After entering the fungal cell via cytosine permease and conversion to 5-fluorouracil (5-FU) by cytosine deaminase, flucytosine's active metabolite 5-FU is further processed through two distinct and parallel intracellular pathways. In the first pathway, 5-FU is converted to FdUMP (fluorodeoxyuridine monophosphate), which forms a stable ternary complex with thymidylate synthase and the cofactor 5,10-methylenetetrahydrofolate, irreversibly inhibiting the enzyme. Because thymidylate synthase catalyzes the synthesis of thymidine monophosphate (TMP) — the only de novo source of thymidine for DNA synthesis — its inhibition depletes the thymidine pool and blocks DNA replication. In the second pathway, 5-FU is converted to FUTP (fluorouridine triphosphate), which is directly incorporated into nascent RNA in place of uridine triphosphate (UTP). FUTP incorporation into RNA disrupts RNA structure and function, impairing ribosomal RNA processing and messenger RNA translation, which impairs protein synthesis. The simultaneous disruption of DNA synthesis (via FdUMP/thymidylate synthase) and RNA function (via FUTP incorporation) constitutes the dual mechanism responsible for flucytosine's antifungal activity.

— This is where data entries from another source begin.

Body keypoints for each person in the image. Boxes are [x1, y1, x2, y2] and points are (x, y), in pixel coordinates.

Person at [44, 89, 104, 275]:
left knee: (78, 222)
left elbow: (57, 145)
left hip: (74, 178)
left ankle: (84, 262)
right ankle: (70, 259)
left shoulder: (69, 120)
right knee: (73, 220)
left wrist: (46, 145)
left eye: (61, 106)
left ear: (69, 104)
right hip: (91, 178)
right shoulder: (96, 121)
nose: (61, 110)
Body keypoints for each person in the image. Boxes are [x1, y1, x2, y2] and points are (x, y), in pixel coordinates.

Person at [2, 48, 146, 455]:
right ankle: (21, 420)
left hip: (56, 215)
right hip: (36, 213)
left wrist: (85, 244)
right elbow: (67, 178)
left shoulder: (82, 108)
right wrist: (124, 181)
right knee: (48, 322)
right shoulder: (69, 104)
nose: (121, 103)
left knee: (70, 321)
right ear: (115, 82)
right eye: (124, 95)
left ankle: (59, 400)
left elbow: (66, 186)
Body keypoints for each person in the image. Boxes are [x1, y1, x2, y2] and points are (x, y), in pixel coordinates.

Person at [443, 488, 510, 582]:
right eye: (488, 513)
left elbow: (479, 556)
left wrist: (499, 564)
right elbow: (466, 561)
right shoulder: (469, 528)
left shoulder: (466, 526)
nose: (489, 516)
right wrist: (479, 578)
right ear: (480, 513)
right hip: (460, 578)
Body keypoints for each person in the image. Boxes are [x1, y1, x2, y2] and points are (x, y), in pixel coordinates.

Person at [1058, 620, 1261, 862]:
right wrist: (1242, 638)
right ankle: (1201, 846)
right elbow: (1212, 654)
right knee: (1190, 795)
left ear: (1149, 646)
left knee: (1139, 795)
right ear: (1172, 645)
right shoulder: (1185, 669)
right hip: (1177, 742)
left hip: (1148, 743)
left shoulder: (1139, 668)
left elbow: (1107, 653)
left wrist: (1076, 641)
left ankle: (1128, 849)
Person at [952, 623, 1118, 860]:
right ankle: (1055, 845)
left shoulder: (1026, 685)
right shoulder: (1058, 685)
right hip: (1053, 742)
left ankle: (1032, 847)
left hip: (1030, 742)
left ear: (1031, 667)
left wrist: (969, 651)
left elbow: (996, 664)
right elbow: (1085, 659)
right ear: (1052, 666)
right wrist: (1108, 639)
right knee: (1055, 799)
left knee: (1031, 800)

  • Option A: Option A is incorrect because 5-FU does not cause DNA strand breaks through intercalation; it inhibits thymidylate synthase via FdUMP (a covalent enzyme inhibition mechanism) rather than intercalating into DNA, and the second pathway involves FUTP incorporation into RNA, not fluorocytidine triphosphate blocking RNA polymerase.
  • Option B: Option B is incorrect because flucytosine does not act through a single bifunctional nucleotide simultaneously occupying two enzyme active sites; the dual mechanism involves two structurally distinct metabolites (FdUMP and FUTP) acting at two separate enzymatic and structural targets.
  • Option C: Option C is incorrect because fluoroalanine is not a known metabolite of 5-FU in antifungal activity, and flucytosine's mechanism does not involve alanine racemase inhibition or incorporation as a false amino acid into ribosomal RNA.
  • Option E: Option E is incorrect because flucytosine does not inhibit ribonucleotide reductase; this enzyme is the target of hydroxyurea, not of flucytosine, and flucytosine's RNA disruption is a direct effect of FUTP incorporation rather than an indirect consequence of altered nucleotide pool ratios.